My makeover of the drill press is now complete. It is a bench model with 3/4hp motor. Kinda heavy and hard to move around. So, I built a cabinet for it and mounted it on a Harbor Freight mobile base.

The cabinet is 3/4 birch with a 1/2 inch CDX plywood back. Very sturdy. I made drawers for it to hold all of my drilling and sanding needs. Top top is cut from a 1 3/4 inch solid core door with white Formica laminated on top. I bolted the bench through the top into the cabinet carcase. The bottom of the cabinet is bolted to the mobile base.

I also made a plate out of two pieces of 1/2 inch Baltic birch and bolted my bench vise to the press metal base with carriage bolts. If needed, I can remove it and bolt it to the work bench and pound away. But for everyday hacksaw work, it works just fine bolted to the press.

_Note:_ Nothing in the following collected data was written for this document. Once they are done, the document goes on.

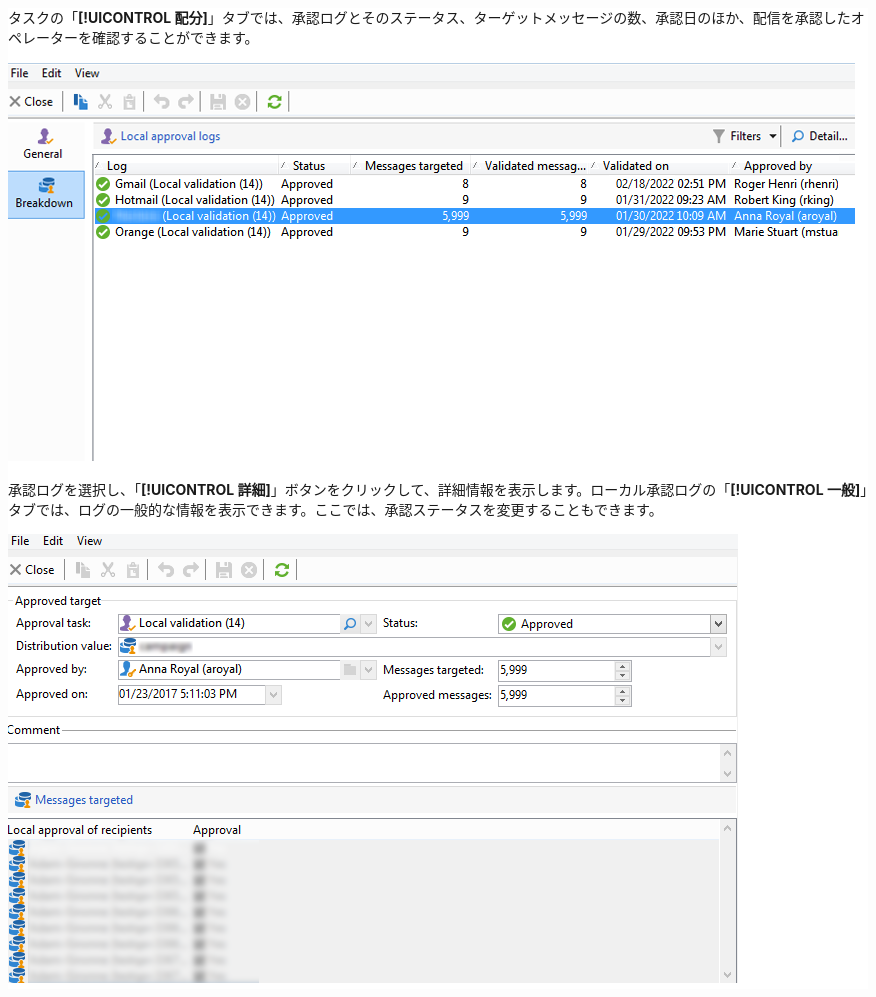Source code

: タスクの「**[!UICONTROL 配分]**」タブでは、承認ログとそのステータス、ターゲットメッセージの数、承認日のほか、配信を承認したオペレーターを確認することができます。

![](assets/local_validation_admin_4.png)

承認ログを選択し、「**[!UICONTROL 詳細]**」ボタンをクリックして、詳細情報を表示します。ローカル承認ログの「**[!UICONTROL 一般]**」タブでは、ログの一般的な情報を表示できます。ここでは、承認ステータスを変更することもできます。

![](assets/local_validation_admin_5.png)
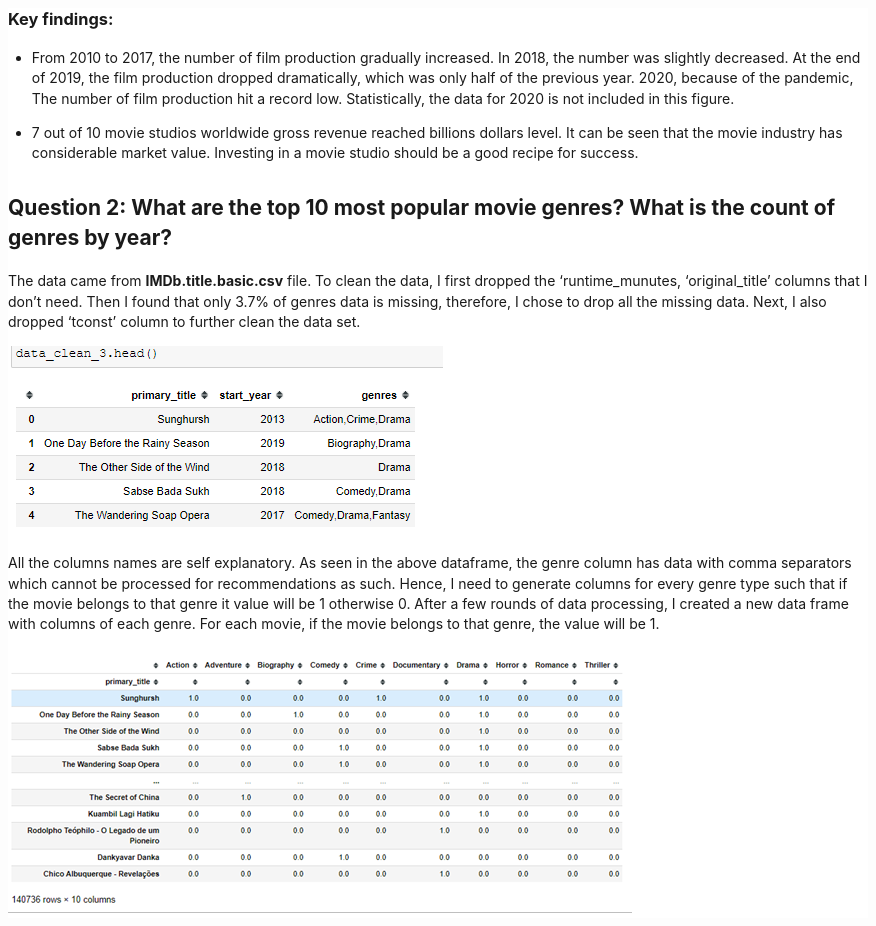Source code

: ### Key findings:

- From 2010 to 2017, the number of film production gradually increased. In 2018, the number was slightly decreased. At the end of 2019, the film production dropped dramatically, which was only half of the previous year. 2020, because of the pandemic, The number of film production hit a record low. Statistically, the data for 2020 is not included in this figure. 


- 7 out of 10 movie studios worldwide gross revenue reached billions dollars level. It can be seen that the movie industry has considerable market value. Investing in a movie studio should be a good recipe for success.

## Question 2: What are the top 10 most popular movie genres? What is the count of genres by year?

The data came from **IMDb.title.basic.csv** file. To clean the data, I first dropped the ‘runtime_munutes, ‘original_title’ columns that I don’t need. Then I found that only 3.7% of genres data is missing, therefore, I chose to drop all the missing data. Next, I also dropped ‘tconst’ column to further clean the data set. 

![](README_Charts/Picture2.png)

All the columns names are self explanatory. As seen in the above dataframe, the genre column has data with comma separators which cannot be processed for recommendations as such. Hence, I need to generate columns for every genre type such that if the movie belongs to that genre it value will be 1 otherwise 0. After a few rounds of data processing, I created a new data frame with columns of each genre. For each movie, if the movie belongs to that genre, the value will be 1. 

![](README_Charts/Picture3.png)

I added drawer fronts with knobs and gave it a coat of Battleship Gray. I am very pleased with the outcome.

Hope you like it.

Mike


----------



## JS Fog (Sep 4, 2012)

I like it very much.


----------



## Law Dog (Jul 27, 2010)

Nice, great idea!


----------



## bill (May 21, 2004)

Great idea on the storage, keeping everything together is a nice touch


----------



## MT Stringer (May 21, 2004)

I forgot to mention the forstner bit case is sitting on a ledge so there is room under it for additional storage or a small parts tray.


----------